Nachruf

Ich konnte offen gestanden mit dem Talkshow- und Bestseller-Menschen Scholl-Latour in den vergangenen Jahren wenig anfangen. Die meisten seiner Thesen erschienen mir arg verkürzt, und auch ein wenig großspurig hingeworfen mit dem Gestus dessen, der sowieso mehr erlebt hat, als alle anderen, und damit automatisch im Recht sein muss.

Das ändert allerdings überhaupt nichts an der Tatsache, dass ich „Der Tod im Reisfeld“ nach wie vor für ein beeindruckendes Buch halte. Wobei auch hier schon in Ansätzen der Scholl-Latour durchschimmert, der mich bei seinen vergangenen Fernseh-Auftritten vielleicht eher mit der Stirn runzeln ließ. Anders gesagt: Was mich an seinem Vietnam-Buch beeindruckt, ist weniger eine analytische Schärfe. Die konnte es damals, mitten im Krieg, auch noch gar nicht geben. Wer mittendrin ist, hat selten den Überblick. Wie auch? Viele Zusammenhänge und Verwicklungen und politischen Manöver und Motive wurden sowieso erst Jahre später klar.

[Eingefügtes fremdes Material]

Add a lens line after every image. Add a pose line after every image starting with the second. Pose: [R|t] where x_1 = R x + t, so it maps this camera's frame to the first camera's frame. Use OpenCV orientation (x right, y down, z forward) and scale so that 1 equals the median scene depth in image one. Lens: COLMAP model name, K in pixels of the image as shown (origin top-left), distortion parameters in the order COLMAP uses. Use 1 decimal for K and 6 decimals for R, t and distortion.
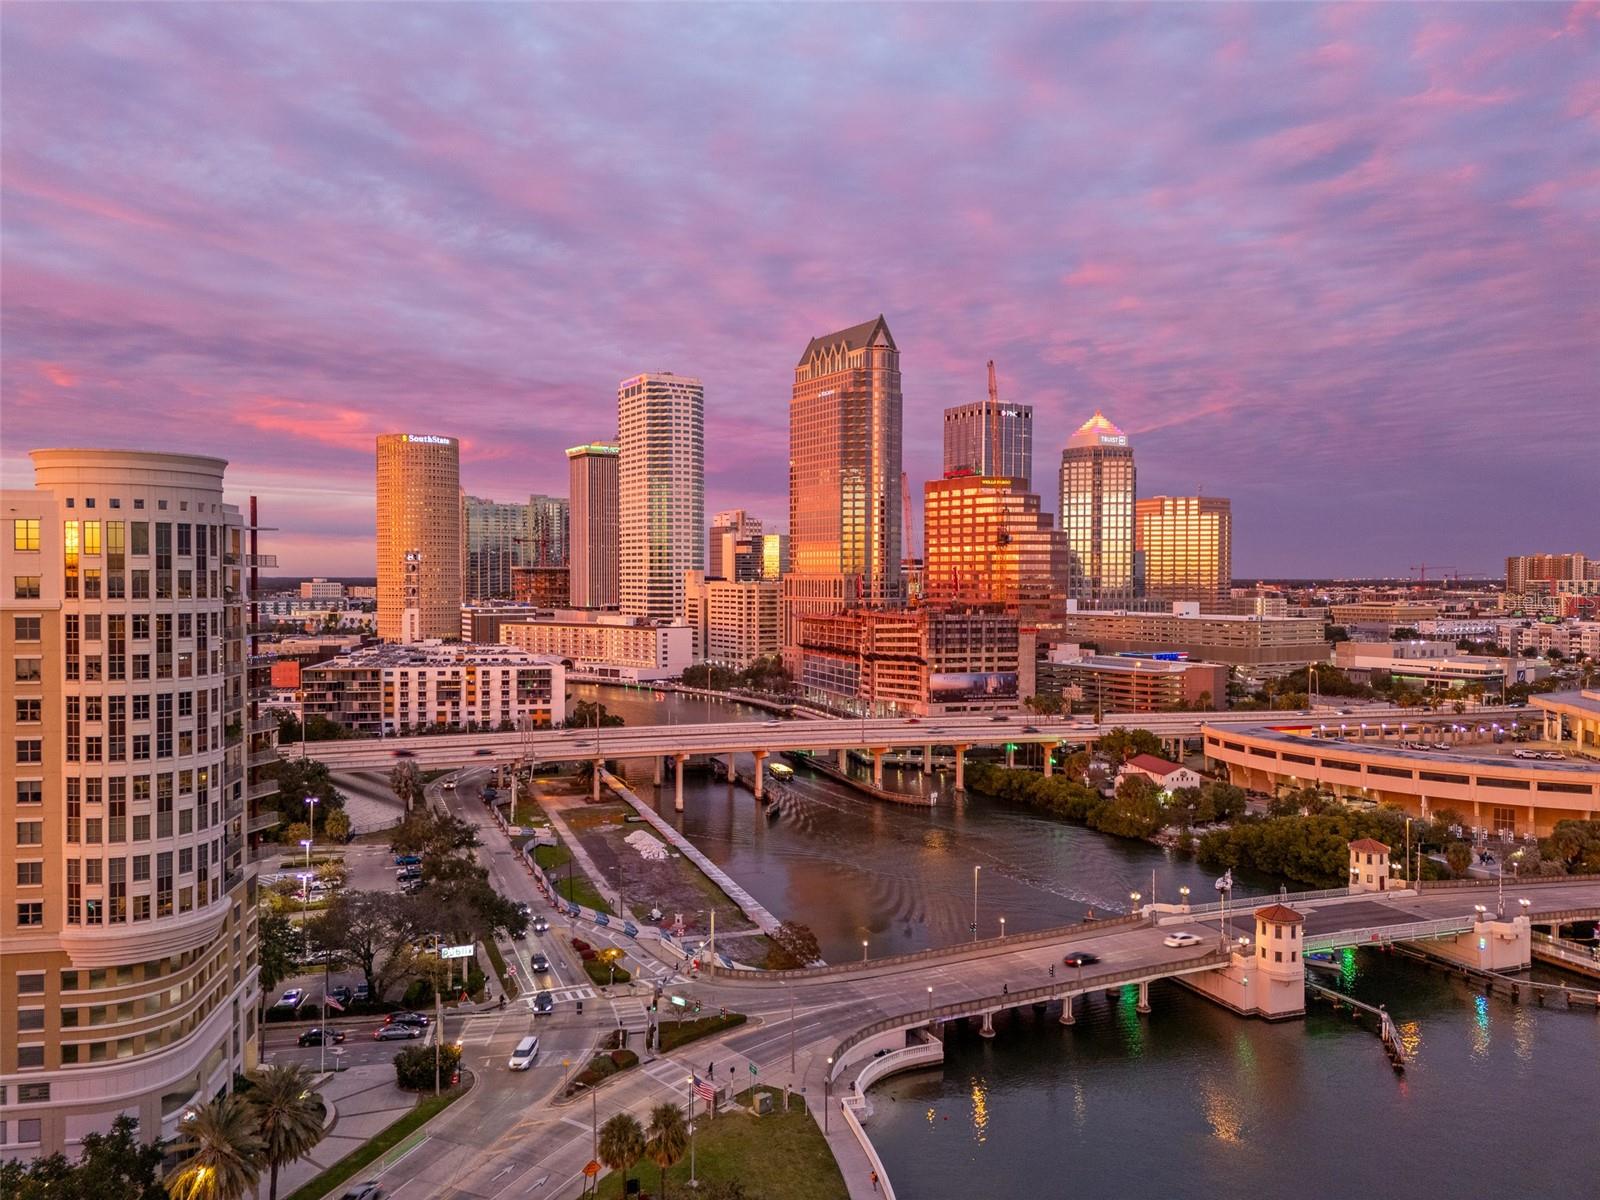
lens RADIAL K [[1176.3, 0, 800.0], [0, 1176.3, 600.0], [0, 0, 1]] dist [0.083573, -0.066329]
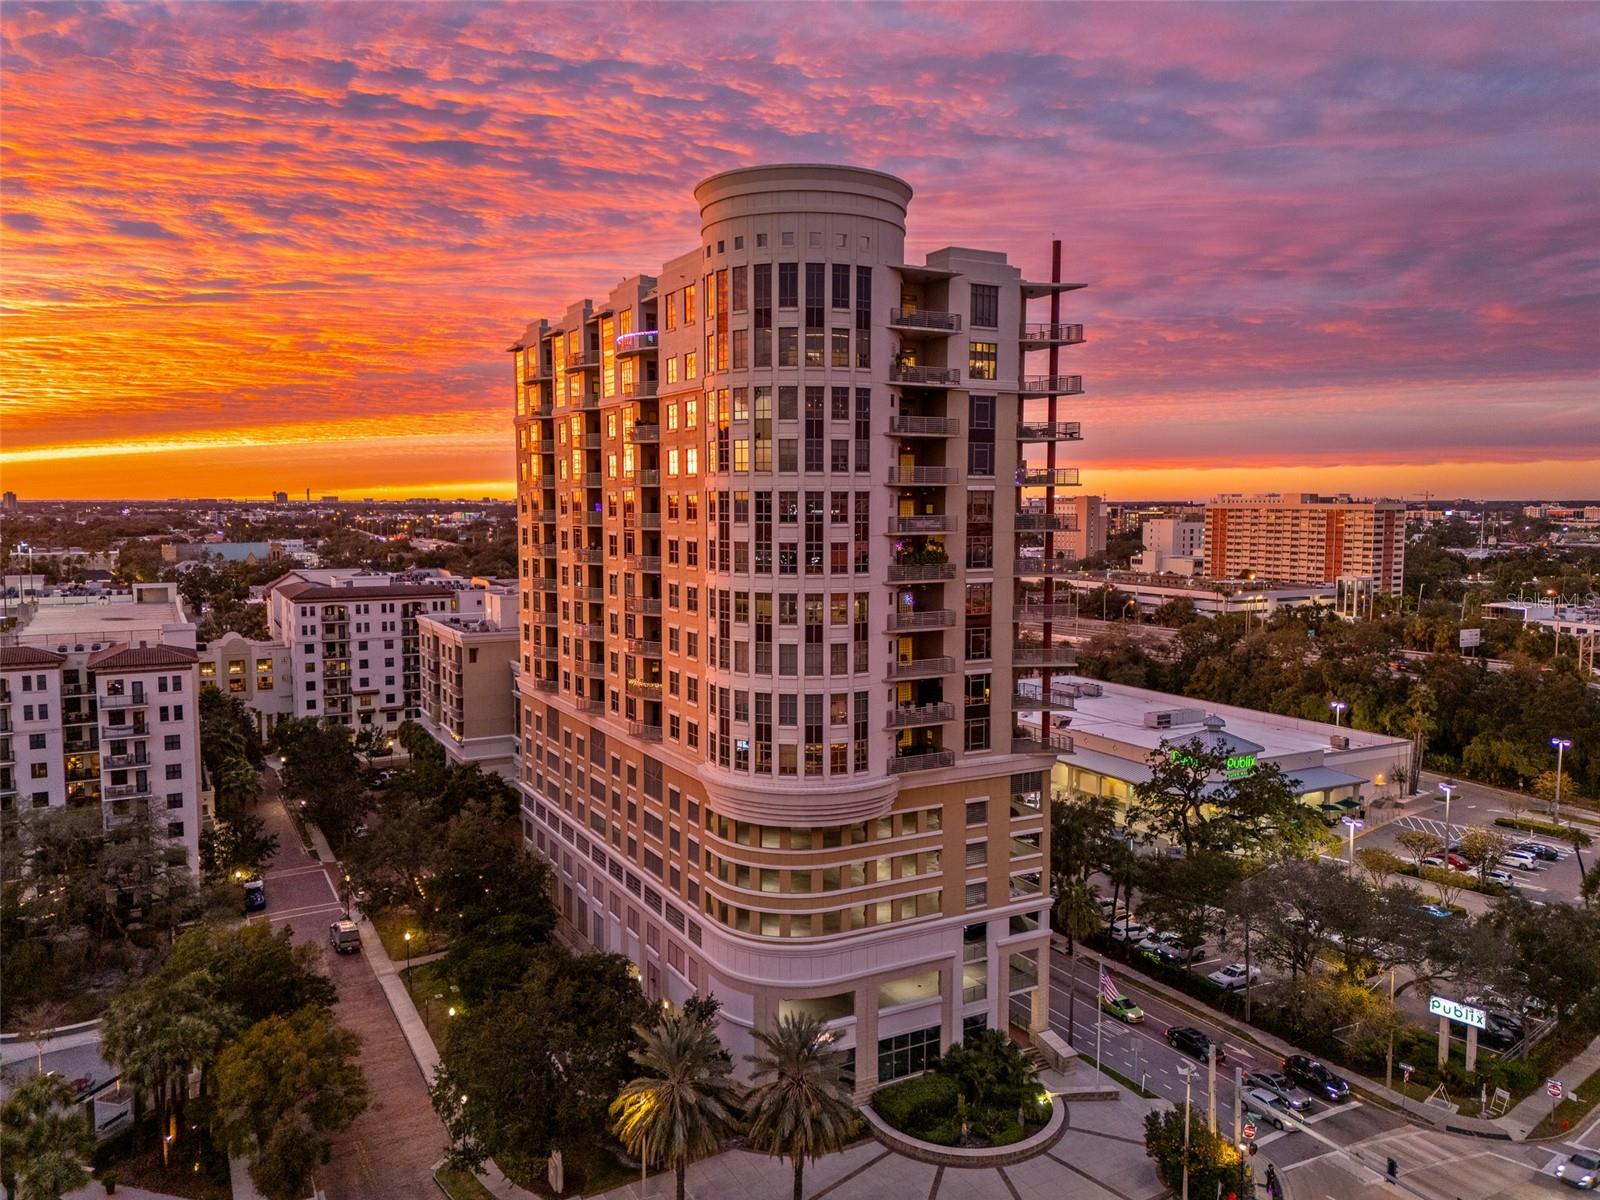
lens RADIAL K [[1176.3, 0, 800.0], [0, 1176.3, 600.0], [0, 0, 1]] dist [0.083573, -0.066329]
pose [[0.345349, 0.080372, -0.935027, 0.067361], [-0.020985, 0.996738, 0.077926, 0.030410], [0.938240, -0.007290, 0.345909, 0.259918]]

Was mich an dem Buch beeindruckt hat, und wofür Peter Scholl-Latour aus meiner Sicht auch damals stand und bis heute steht, ist der unbändige Wille des Reporters, sich mitten ins Getümmel zu stürzen, und einfach zu schreiben, und vor allem: zu beschreiben. Die Szenen, in denen er aus einem Hubschrauber berichtet oder einfach mitten aufs Land fährt, um sich dort unter Einheimische zu mischen, sind klassische Reportage im besten Sinne. Reportage soll nicht analysieren, sie soll erzählen. Und um erzählen zu können, braucht sie Stoff. Scholl-Latour war Meister darin, sich diesen Stoff zu besorgen. Selbst in seinen späteren Büchern schimmert immer wieder durch, wie er sich noch als 70-Jähriger in Jeeps setzte, um durch irgendwelche Wüsten zu fahren, einfach nur um vor Ort zu sein.

Leider ist er in Zeiten eingesparter Korrespondentenbüros und Schnell-schnell-Berichten, in denen nur sehr langsam wieder Gruppen und Projekte auftauchen, die „die Reportage“ wiederbeleben wollen (meist über Ideen wie Crowdfunding oder unabhängige Zusammenschlüsse von freien Journalisten), damit auch ein Relikt einer Welt, in der man tatsächlich noch die Zeit und das Geld hatte, als Journalist in den vietnamesischen Dschungel zu fahren.

In diesem Sinne ziehe ich tief meinen Hut. Meinen Reisstrohhut.